Having grown up in the Midwest, it was quite common for my dad's family to get together and play long rounds of euchre late into the night with my grandparents and aunts and uncles. Apparently, miners in the California Gold Rush also enjoyed the game and named a trail after it.


Our weekend plans changed, so we decided to get out and take the Jeep to lower elevation for a snow-free hike. After nearly two months without any hiking, today was a tough one. Normally, our hikes start out climbing until we reach our destination, after which, we descend back to the trailhead. Today, however, was the reverse and with no reprieve on a 23% grade.


The trail started on a rocky point called Iron Point surrounded by a beautiful expanse, looking west, a rippling tree-covered foothills split by the river canyon.



This westerly view from Iron Point was recreated by landscape artist Thomas Moran in 1871, titled "Giant's Gap".



This is the easterly view of the Sierra Crest from Iron Point.

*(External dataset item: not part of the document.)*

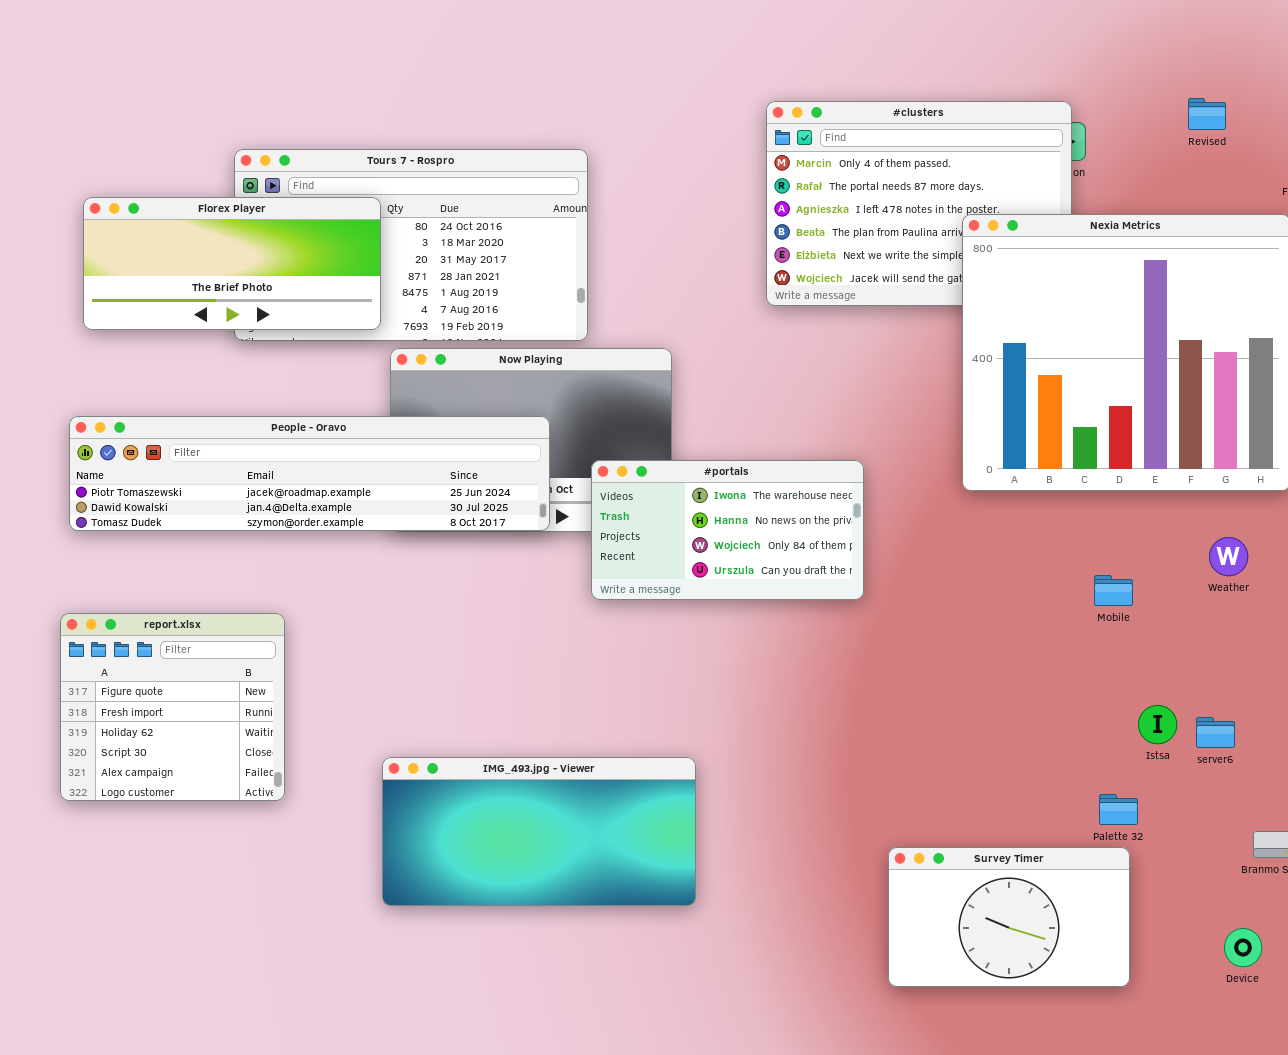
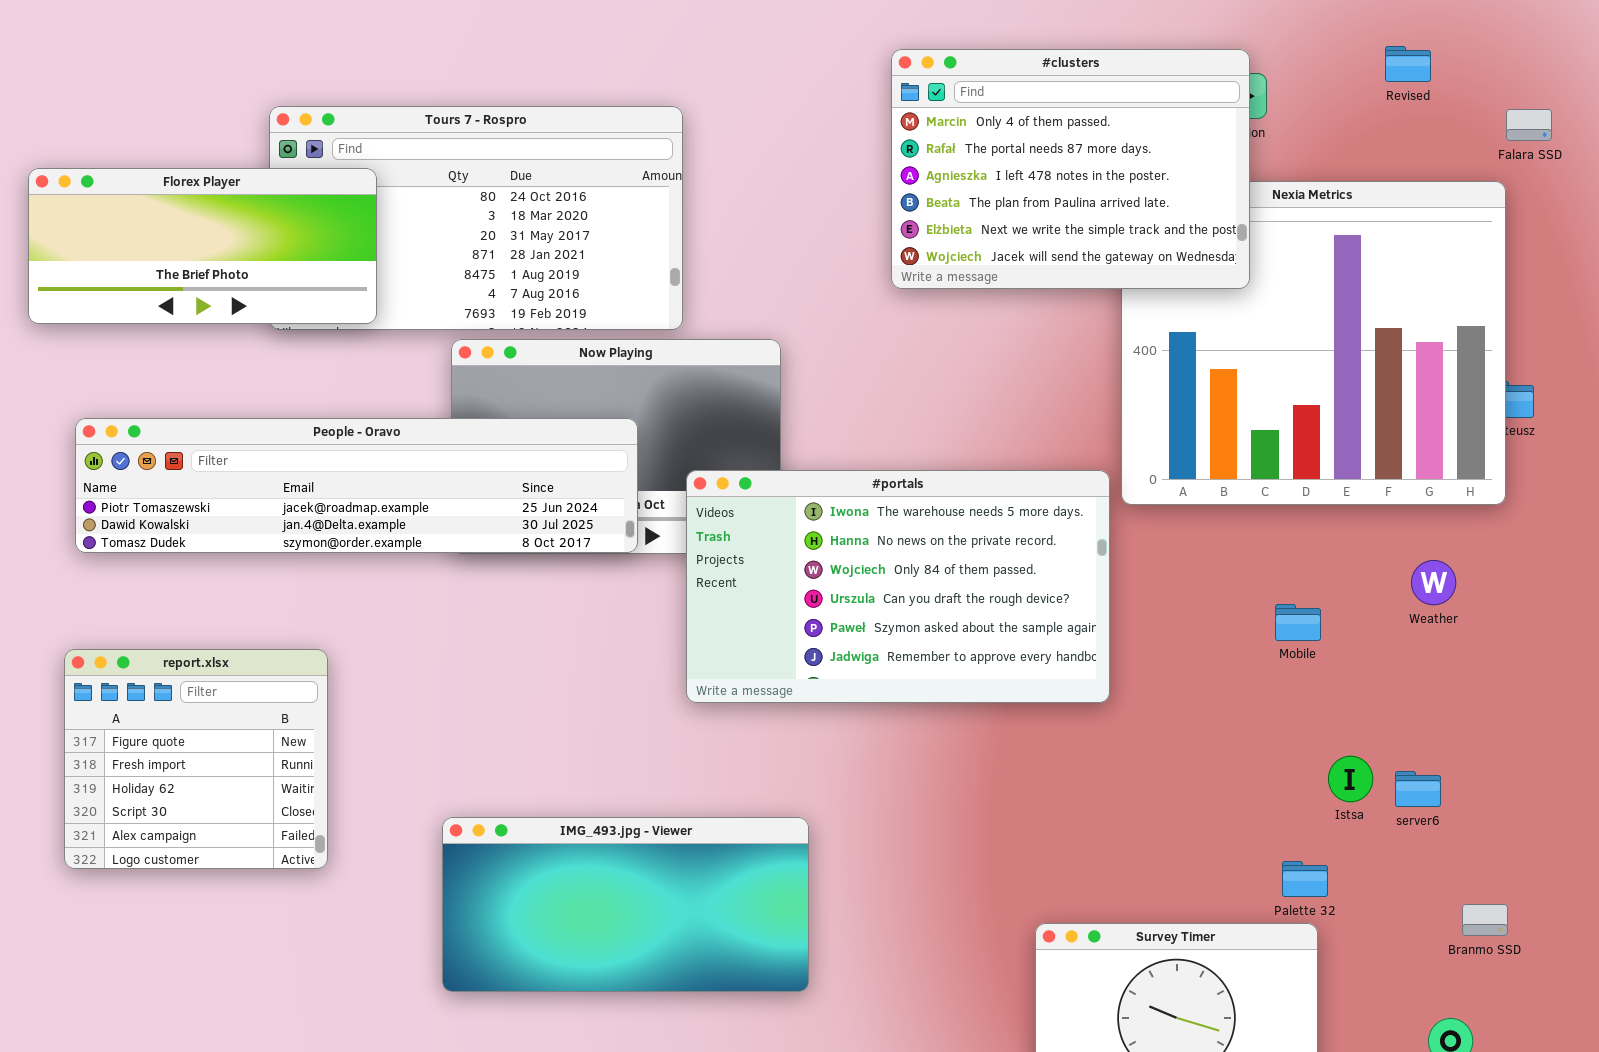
#clusters: [766,101,1072,306] -> [891,49,1250,289], raised
Florex Player: [83,197,381,330] -> [28,168,377,324], moved
#portals: [591,460,864,600] -> [686,470,1110,703], resized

We started down the rutty, rocky road until we reached the trail intersection, marked by an aged wooden sign hung high on a tree.



In addition to being steep, the beginning of the trail was a little bit rocky and fully covered in dried deciduous leaves, making it somewhat slippery and I was glad I had my hiking poles.


We also noticed this old car that, at some point, had left the road and seemingly wrapped itself around the tree. Whoops.



A little ways down, we crossed the rocky, rutty road once again and followed the weathered and rudimentary metal sign leading to Euchre Bar.




This was the last view before we descended farther into the denser forest.



After descending 1,788 feet in under two miles, we reached the river where there stood this wonderfully old footbridge, built in 1965.




As we approached the bridge, I could still smell the familiar odor of oil (Editor's Note: A very loyal fan, friend, and self-appointed fact-checker has let me know that rather than "oil," the more accurate substance to reference is "creosote" – Thanks, Chad!) from the railroad ties. It spans across the North Fork American River and the views of it from either side were amazing.





Then we made our way down closer to the water's edge as we navigated along the rocks and had our snacks. We couldn't believe how clear and emerald green the water was.






Then, it was time to make the unrelenting trek uphill back to the trailhead. And boy, was it a challenge. At some points, I wondered if I'd ever reach the top.



But we eventually made it and it felt like quite the accomplishment – over 1800 feet of elevation gain in about 1.5 miles!